Jaguar Land Rover has staged a dramatic turnaround in its fortunes, with parent Tata of India reporting a £1.1bn profit in the year to 31 March for its UK auto subsidiary. That contrasts with a bare profit of £14.6m the previous year, and a near-fatal loss of £673m in 2008-09.
During the recession, sales of its large, expensive and thirsty products slumped, and JLR said it would have to close one of its three main UK factories; now the gossip is of the firm having to build a new plant to meet the expansive demands of its next stage of development – a move to build volumes much closer to its titanic German rivals BMW and Mercedes-Benz.

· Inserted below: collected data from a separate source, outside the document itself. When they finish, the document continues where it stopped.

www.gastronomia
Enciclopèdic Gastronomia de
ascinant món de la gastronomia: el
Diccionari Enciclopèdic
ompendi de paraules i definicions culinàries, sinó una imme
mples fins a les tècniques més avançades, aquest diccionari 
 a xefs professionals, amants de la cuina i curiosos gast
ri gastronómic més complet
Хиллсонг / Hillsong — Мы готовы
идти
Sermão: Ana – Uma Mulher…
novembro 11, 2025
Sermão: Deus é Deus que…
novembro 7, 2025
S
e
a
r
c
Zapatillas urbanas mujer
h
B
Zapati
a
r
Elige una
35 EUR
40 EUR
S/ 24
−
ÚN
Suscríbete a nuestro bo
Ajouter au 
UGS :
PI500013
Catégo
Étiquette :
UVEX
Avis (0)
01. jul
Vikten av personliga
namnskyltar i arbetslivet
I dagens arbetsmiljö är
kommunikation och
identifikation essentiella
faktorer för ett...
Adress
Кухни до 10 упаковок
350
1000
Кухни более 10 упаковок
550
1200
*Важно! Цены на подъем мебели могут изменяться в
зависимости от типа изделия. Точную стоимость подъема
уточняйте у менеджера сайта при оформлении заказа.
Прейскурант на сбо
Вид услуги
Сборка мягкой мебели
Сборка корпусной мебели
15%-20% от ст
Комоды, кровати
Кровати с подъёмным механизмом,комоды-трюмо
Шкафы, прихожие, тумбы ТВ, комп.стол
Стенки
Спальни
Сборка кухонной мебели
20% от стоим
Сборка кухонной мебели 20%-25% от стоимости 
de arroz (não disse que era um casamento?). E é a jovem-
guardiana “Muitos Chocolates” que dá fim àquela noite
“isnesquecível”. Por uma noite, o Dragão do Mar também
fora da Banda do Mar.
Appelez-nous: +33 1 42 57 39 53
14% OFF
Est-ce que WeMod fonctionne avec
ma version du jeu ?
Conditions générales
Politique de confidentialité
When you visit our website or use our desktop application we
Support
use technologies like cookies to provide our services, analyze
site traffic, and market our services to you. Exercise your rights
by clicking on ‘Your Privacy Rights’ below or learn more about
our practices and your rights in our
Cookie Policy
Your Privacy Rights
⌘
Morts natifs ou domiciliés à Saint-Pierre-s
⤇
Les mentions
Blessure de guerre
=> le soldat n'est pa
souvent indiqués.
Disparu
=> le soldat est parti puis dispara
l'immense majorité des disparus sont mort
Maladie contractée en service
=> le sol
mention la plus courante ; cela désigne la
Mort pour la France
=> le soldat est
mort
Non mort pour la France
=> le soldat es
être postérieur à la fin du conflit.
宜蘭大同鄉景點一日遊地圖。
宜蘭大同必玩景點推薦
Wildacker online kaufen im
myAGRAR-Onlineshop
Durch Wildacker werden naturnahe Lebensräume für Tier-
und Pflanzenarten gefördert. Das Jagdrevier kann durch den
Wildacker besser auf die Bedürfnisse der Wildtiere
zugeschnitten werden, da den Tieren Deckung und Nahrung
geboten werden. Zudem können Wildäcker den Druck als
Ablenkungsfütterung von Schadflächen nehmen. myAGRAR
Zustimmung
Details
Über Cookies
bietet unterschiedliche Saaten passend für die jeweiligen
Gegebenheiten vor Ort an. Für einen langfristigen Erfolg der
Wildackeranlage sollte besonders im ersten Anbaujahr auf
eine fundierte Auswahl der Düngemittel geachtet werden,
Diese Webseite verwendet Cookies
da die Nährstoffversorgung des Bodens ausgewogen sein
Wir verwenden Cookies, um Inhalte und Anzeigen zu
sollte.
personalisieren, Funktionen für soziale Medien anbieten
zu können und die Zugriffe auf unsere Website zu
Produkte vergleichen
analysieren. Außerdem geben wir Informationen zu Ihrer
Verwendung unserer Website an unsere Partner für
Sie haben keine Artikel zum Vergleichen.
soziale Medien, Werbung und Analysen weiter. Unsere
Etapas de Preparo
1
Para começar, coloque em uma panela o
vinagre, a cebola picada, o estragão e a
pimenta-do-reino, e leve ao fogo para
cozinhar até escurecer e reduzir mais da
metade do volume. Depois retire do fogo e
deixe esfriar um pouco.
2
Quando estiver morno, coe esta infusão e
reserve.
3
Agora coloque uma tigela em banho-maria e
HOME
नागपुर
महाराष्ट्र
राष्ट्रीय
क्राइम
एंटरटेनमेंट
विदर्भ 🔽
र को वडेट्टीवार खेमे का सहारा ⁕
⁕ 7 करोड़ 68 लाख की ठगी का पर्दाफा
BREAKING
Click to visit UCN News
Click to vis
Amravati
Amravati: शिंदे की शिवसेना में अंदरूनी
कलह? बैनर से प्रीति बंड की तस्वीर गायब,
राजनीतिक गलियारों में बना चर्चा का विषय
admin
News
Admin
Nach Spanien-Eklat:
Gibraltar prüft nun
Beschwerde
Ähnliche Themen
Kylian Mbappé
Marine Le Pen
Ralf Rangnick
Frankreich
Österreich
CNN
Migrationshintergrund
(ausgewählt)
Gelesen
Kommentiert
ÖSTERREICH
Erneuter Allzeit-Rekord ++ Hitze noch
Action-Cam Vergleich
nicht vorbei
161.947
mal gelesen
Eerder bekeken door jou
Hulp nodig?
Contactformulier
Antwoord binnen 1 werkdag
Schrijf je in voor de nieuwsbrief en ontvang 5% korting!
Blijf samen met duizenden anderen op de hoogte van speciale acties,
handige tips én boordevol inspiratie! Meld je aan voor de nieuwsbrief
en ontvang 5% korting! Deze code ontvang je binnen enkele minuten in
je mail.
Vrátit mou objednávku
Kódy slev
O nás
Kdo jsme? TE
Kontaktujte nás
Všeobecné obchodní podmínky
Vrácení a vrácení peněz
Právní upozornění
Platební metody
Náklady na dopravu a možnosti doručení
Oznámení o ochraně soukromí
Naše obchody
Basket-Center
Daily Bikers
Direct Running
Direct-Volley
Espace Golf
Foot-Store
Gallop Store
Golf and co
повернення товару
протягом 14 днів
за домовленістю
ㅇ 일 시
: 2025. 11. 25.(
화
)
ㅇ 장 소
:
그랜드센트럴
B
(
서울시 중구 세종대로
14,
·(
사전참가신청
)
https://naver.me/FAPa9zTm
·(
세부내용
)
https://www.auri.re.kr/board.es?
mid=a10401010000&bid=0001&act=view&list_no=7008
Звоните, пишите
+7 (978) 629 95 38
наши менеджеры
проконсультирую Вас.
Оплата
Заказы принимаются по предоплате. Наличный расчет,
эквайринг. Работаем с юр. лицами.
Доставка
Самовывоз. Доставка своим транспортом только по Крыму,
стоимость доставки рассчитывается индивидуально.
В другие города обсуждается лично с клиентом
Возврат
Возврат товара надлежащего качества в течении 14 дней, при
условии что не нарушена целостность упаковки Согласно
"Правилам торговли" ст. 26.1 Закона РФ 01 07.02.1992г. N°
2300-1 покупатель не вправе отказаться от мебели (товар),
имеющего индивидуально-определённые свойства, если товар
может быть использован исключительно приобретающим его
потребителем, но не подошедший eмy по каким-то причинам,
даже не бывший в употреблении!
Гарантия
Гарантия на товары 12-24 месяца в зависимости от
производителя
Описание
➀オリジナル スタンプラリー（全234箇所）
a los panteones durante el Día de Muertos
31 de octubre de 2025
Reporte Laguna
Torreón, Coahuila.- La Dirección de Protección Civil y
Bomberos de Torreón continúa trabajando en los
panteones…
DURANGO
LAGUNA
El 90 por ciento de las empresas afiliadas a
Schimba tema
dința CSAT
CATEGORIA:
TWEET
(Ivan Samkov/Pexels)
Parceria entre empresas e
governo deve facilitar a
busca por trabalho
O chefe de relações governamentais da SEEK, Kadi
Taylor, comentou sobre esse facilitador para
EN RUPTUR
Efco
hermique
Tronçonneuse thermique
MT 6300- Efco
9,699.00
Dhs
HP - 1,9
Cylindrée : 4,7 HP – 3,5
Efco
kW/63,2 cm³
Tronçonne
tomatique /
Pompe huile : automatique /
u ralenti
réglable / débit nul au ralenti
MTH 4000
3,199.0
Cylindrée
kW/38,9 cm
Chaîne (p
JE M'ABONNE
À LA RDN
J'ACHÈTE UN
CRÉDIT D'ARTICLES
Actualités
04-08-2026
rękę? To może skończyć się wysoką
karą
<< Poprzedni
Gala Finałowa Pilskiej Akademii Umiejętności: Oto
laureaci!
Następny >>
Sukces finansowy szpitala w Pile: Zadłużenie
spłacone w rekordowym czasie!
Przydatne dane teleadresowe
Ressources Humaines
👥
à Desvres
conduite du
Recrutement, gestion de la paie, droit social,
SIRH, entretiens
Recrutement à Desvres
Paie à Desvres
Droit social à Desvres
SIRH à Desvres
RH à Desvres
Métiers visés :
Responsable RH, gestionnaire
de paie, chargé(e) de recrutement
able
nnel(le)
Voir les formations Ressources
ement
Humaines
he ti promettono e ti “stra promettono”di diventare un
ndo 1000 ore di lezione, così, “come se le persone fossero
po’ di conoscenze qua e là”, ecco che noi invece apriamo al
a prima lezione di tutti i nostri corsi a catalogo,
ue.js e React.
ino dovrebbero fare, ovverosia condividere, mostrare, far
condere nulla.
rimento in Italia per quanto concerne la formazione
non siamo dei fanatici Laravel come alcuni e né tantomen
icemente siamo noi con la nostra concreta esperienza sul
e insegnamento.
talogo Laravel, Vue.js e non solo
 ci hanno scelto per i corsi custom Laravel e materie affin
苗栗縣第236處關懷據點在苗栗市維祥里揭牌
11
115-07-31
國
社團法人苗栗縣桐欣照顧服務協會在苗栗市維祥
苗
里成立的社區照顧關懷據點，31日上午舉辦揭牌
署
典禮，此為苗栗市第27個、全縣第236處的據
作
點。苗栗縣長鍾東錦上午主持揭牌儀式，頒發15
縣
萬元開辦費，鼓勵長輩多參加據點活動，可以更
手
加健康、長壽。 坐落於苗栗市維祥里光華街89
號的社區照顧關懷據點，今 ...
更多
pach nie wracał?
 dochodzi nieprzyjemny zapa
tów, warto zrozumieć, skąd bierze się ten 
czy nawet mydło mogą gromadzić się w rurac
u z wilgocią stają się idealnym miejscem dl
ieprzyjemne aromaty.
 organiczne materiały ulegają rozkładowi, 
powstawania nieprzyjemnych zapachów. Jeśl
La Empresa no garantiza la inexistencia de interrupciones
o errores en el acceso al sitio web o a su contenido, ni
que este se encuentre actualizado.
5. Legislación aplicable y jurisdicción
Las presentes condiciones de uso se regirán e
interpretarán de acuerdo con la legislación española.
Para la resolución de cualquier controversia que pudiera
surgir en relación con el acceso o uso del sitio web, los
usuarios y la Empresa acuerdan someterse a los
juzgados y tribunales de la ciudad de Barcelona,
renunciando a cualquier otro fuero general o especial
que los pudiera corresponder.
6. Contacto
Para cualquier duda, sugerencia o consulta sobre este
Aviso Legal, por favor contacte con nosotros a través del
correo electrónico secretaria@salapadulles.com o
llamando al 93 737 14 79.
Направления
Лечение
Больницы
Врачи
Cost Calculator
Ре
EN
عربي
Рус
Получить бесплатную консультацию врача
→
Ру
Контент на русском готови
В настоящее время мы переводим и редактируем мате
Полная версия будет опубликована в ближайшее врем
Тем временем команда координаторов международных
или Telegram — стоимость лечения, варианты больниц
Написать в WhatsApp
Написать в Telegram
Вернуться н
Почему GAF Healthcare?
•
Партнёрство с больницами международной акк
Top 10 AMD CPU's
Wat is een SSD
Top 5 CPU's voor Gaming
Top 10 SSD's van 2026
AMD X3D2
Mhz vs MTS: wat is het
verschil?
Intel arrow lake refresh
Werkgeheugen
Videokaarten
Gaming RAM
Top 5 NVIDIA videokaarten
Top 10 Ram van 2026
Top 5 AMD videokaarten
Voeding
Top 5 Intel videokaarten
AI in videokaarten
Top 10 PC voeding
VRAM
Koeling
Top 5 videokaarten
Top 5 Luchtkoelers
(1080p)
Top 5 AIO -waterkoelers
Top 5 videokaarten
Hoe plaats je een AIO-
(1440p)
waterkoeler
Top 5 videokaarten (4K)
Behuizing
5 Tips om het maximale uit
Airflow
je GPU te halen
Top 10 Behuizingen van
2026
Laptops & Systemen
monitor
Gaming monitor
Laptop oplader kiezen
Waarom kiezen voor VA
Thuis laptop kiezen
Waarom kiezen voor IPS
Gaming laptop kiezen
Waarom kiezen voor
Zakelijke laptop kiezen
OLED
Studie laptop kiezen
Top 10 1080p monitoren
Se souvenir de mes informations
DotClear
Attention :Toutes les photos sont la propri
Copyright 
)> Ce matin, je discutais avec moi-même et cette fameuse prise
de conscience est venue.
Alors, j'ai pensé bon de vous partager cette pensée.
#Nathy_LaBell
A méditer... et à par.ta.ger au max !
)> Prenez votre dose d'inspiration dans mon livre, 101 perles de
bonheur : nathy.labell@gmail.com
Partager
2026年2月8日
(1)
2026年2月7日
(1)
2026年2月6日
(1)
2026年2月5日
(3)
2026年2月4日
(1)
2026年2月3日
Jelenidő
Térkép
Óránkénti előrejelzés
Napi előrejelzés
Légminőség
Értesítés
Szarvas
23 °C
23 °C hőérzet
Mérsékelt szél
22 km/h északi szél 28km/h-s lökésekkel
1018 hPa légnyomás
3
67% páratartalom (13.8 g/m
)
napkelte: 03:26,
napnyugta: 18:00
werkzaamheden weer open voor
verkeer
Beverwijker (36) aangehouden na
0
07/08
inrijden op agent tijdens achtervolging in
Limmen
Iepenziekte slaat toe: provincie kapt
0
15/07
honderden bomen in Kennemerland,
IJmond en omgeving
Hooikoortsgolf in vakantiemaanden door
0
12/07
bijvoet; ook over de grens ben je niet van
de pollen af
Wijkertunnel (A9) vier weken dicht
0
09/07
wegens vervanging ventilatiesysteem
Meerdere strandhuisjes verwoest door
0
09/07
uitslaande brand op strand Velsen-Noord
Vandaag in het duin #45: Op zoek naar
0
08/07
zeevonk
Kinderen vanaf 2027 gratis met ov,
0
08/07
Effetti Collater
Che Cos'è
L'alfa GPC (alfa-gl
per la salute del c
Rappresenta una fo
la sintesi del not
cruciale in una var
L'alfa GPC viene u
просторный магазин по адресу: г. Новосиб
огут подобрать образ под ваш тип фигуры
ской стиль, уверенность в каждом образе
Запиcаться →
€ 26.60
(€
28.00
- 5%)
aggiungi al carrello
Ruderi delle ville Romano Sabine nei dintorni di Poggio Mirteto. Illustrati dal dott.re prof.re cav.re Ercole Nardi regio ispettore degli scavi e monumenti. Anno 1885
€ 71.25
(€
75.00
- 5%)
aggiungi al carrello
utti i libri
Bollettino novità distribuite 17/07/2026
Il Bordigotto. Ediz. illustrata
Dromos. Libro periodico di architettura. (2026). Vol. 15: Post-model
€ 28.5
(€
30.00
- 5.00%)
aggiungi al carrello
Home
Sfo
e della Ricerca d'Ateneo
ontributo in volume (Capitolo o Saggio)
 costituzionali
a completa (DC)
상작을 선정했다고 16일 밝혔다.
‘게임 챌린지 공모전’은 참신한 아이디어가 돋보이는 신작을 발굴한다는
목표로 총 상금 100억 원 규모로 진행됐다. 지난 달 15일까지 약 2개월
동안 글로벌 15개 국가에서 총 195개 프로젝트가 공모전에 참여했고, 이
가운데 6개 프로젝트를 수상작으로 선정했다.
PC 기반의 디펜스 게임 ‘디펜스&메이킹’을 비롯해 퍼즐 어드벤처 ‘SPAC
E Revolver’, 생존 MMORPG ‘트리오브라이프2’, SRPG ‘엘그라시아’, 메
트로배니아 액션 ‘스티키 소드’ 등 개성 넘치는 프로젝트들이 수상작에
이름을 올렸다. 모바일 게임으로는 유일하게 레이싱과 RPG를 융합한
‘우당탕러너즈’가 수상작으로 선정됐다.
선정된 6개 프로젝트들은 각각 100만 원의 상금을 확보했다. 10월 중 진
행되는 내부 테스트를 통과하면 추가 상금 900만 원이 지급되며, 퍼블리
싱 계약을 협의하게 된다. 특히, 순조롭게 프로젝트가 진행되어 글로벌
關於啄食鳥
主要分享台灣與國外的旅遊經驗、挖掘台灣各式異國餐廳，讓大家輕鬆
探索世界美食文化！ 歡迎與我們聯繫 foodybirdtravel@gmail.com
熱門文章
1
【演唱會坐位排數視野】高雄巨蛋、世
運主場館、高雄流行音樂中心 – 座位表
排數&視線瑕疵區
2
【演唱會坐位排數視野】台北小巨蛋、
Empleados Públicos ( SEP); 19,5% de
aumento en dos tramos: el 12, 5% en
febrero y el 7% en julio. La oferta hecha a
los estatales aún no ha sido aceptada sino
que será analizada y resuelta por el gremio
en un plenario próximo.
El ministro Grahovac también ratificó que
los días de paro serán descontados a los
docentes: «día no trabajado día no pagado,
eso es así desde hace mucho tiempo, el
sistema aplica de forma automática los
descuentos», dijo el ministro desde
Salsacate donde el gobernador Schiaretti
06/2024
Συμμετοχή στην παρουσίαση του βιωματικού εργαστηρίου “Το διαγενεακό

Tata Motors, controlled by the legendary billionaire Ratan Tata, bought JLR from Ford for £1.5bn in 2008. Ford had hardly turned a profit at Jaguar in 20 years and, as the recession bit, it seemed that Tata was fated to an even more distressing financial experience. However, product-led growth and a rapid recovery in demand in markets such as China, India and Russia has helped JLR to turn into a success. The depreciation in sterling of 25 per cent since 2007 has also helped exports, traditionally vital for both brands. JLR's next hit will be the Range Rover Evoque, due in showrooms soon.
JLR's revenues increased by 51 per cent to £9.9bn last year, and sales were up 26 per cent, to 243,621 units. It will create an additional 1,500 jobs at its Halewood plant. Tata is committed to investing £1bn a year at JLR for the next five years.